**Given text**
────
When working on data analysis, raw data must be transformed in order to get real value over the information stored. 

In that case, we must be familiar with aggregation functions from SQL, so we can transform raw data into insights and value to orientate decision making.

Here we are going to explore some aggregation functions in order to answer some questions about the data we have.

In [44]:
leages_by_season = pd.read_sql("""
    SELECT 
        Country.name AS country_name, 
        League.name AS league_name, 
        season,
        count(distinct stage) AS matches_in_season,
        count(distinct HT.team_long_name) AS number_of_teams,
        avg(home_team_goal) AS avg_home_team_scors, 
        avg(away_team_goal) AS avg_away_team_goals, 
        avg(home_team_goal-away_team_goal) AS avg_goal_dif, 
        max(abs(home_team_goal-away_team_goal)) AS biggest_season_trash,
        avg(home_team_goal+away_team_goal) AS avg_goals, 
        sum(home_team_goal+away_team_goal) AS total_goals,
        max(home_team_goal+away_team_goal) AS max_goals_1match_season
    FROM `Match`
    JOIN Country 
        ON Country.id = `Match`.country_id
    JOIN League 
        ON League.id = `Match`.league_id
    LEFT JOIN Team AS HT 
        ON HT.team_api_id = Match.home_team_api_id
    WHERE Country.name in ('Spain', 'Germany', 'France', 'Italy', 'England')     /* filtering just the 5 biggest leagues from Europe */
    GROUP BY Country.name, League.name, season     /*We're aggregating the data by this 3 columns, computing the functions avg, count, sum and max*/
    HAVING count(distinct stage) > 10     /* selecting just seasons with more then 10 stages (rounds of matches by each club in the league in the season) */
    ORDER BY Country.name, League.name, season DESC     /*We are ordering the results by the country name (ascending), then by the league name (ascending) and by season (descending)*/
    ;""", conn)
────
**What you have to do**
Write out the passage on SQL aggregation word for word, between "In that case, we" and "data we have.", inclusive. The items that come next are separate material with no connection to the passage on SQL aggregation.

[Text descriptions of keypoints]
────
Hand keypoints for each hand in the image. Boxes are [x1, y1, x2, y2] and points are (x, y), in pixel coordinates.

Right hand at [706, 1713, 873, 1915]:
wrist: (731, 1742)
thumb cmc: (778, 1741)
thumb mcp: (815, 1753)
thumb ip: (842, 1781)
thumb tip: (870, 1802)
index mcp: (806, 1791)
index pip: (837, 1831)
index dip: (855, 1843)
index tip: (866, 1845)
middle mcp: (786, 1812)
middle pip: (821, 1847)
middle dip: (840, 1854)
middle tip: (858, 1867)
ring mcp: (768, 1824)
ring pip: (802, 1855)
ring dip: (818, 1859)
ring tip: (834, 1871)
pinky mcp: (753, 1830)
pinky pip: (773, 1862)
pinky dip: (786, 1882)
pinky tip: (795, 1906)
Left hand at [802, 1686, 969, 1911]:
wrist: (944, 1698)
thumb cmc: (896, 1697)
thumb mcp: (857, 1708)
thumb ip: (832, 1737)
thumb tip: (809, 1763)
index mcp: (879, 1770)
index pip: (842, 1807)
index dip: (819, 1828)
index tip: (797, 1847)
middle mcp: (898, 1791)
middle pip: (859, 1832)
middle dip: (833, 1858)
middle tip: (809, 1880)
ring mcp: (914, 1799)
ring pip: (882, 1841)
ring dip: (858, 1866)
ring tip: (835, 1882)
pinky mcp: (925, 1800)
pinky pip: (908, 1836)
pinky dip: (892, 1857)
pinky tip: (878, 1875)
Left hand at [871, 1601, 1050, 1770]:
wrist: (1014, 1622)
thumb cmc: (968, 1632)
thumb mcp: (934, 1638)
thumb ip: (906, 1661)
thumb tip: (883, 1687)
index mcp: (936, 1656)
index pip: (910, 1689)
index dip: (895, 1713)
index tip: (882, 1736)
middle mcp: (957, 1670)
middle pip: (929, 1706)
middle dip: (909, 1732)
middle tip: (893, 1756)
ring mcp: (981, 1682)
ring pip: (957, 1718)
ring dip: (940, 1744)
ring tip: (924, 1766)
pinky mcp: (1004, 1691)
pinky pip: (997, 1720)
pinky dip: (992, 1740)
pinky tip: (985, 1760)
────
**Solution for this task**
In that case, we must be familiar with aggregation functions from SQL, so we can transform raw data into insights and value to orientate decision making.

Here we are going to explore some aggregation functions in order to answer some questions about the data we have.